In early 2012, Farnham composed music for the television / web series Goon by Brotherhood Pictures. He also scored The Brick People, a documentary by Mike Kirsch that chronicled the story of Mexican immigrants who worked at Simon's Brickyard in Los Angeles in the early 20th century.

From 2013-2018, Farnham composed instrumental tracks for various music production libraries in a variety of genres.

In the summer of 2020, he released a new version of his world peace song "Love Around The World" to commemorate the 10-year anniversary of the track’s release. Later that year, his adaptation of "We Wish You A Merry Christmas" was featured in the 2020 Hulu original film Happiest Season.

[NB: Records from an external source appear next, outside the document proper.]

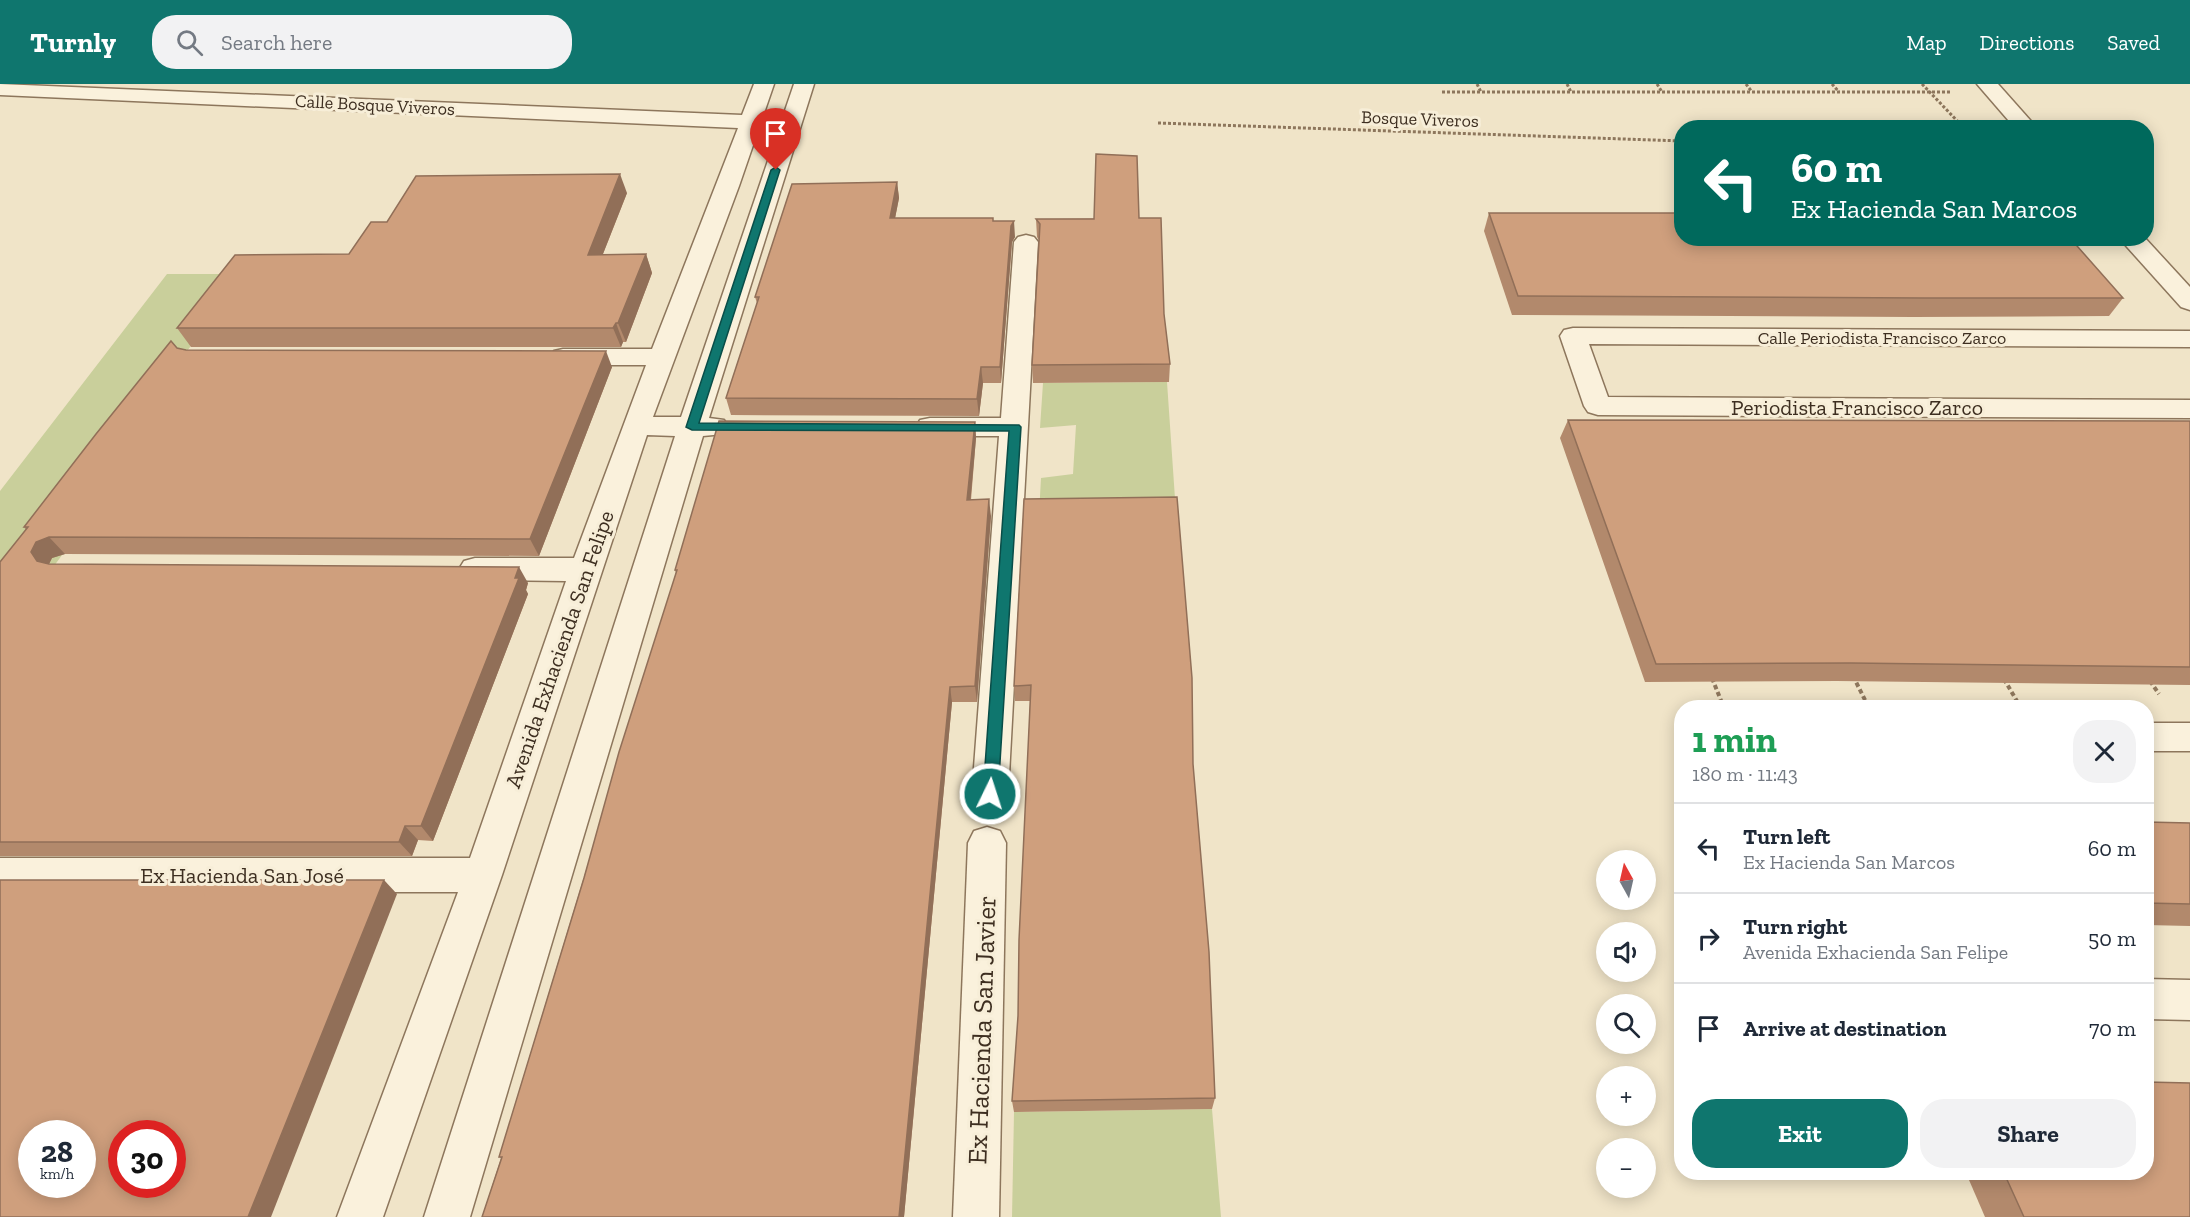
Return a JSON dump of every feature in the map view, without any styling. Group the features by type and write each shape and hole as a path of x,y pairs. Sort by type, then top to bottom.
{"street":[{"name":"Avenida Exhacienda San Felipe","path":"360,1217 483,874 636,426 728,186 764,84"},
{"path":"447,1217 692,427 804,84"},
{"path":"1987,84 2020,120"},
{"name":"Calle Bosque Viveros","path":"0,88 750,122"},
{"path":"990,794 1026,242"},
{"path":"2138,246 2190,302"},
{"name":"Calle Periodista Francisco Zarco","path":"1573,336 2190,339"},
{"name":"Periodista Francisco Zarco","path":"1573,336 1598,406 2190,409"},
{"path":"534,357 661,357"},
{"path":"636,426 744,427"},
{"path":"908,427 1015,427"},
{"path":"444,569 585,570"},
{"path":"2154,737 2189,737"},
{"name":"Ex Hacienda San Javier","path":"976,1217 987,843"},
{"name":"Ex Hacienda San José","path":"0,875 483,874"},
{"path":"2154,999 2190,1000"}],"path":[{"path":"1477,84 1481,92"},
{"path":"1567,84 1571,92"},
{"path":"1657,84 1662,92"},
{"path":"1746,84 1752,92"},
{"path":"1832,84 1839,92"},
{"path":"1922,84 1956,120"},
{"path":"1442,92 1960,92"},
{"name":"Bosque Viveros","path":"1158,123 1674,141"},
{"path":"1848,666 1865,700"},
{"path":"1711,676 1721,700"},
{"path":"2003,678 2016,700"},
{"path":"2148,679 2189,737"}],"green space":[{"path":"167,274 247,274 169,374 70,544 33,595 0,601 0,491"},
{"path":"1167,382 1176,513 1039,515 1041,478 1073,474 1076,425 1040,428 1043,383"},
{"path":"1212,1109 1221,1217 1012,1217 1014,1112"}],"building":[{"path":"1096,154 1137,156 1139,218 1161,218 1164,314 1170,364 1032,365 1040,224 1036,219 1094,219"},
{"path":"620,174 588,255 646,254 618,323 613,328 177,328 235,255 349,254 371,222 387,222 416,176"},
{"path":"897,182 890,218 993,218 993,221 1014,221 1011,226 1000,367 981,367 977,399 726,398 759,297 755,297 792,184"},
{"path":"1489,213 1674,213 1674,246 2077,246 2123,298 1925,298 1518,296"},
{"path":"171,341 177,348 186,350 606,351 530,539 49,537 36,542 31,552 37,561 49,564 519,567 515,578 519,578 421,826 405,826 399,842 0,842 0,562 28,527 24,527"},
{"path":"1568,420 2190,421 2190,667 1851,663 1656,664"},
{"path":"719,421 975,422 967,500 989,499 975,686 950,687 899,1217 482,1217 502,1157 499,1157 584,878 619,752 677,570 675,570"},
{"path":"1177,497 1192,678 1193,764 1209,952 1215,1098 1012,1101 1018,1016 1019,940 1031,685 1014,686 1024,499"},
{"path":"2154,822 2190,823 2190,904 2154,903"},
{"path":"0,880 384,880 248,1217 0,1217"},
{"path":"2154,1082 2190,1083 2190,1217 2024,1217 2007,1180 2154,1180"}],"route":[{"path":"776,170 692,427 1015,427 990,794"}]}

In September 2021 Farnham released a cover of "Hallelujah" by Leonard Cohen, as a tribute to the 20th anniversary of 9/11.

In the winter of 2021 and throughout 2022 he has been recording and releasing a string of new indie rock singles of both covers and originals.

===Live performances===
As a live performing artist, Farnham was a member of three non profit membership organizations, which facilitated professional interaction between performing arts presenters and performing artists: Arts Northwest Ohio Arts Presenters Network (OAPN), and Montana Performing Arts Consortium (MPAC). He was selected to perform an official Juried Showcase at the 2011 Arts Northwest Booking Conference Past concerts have included performances in: Ohio (2011), Oregon (2011) Alaska (2011), Nevada (2010), and Idaho (2010).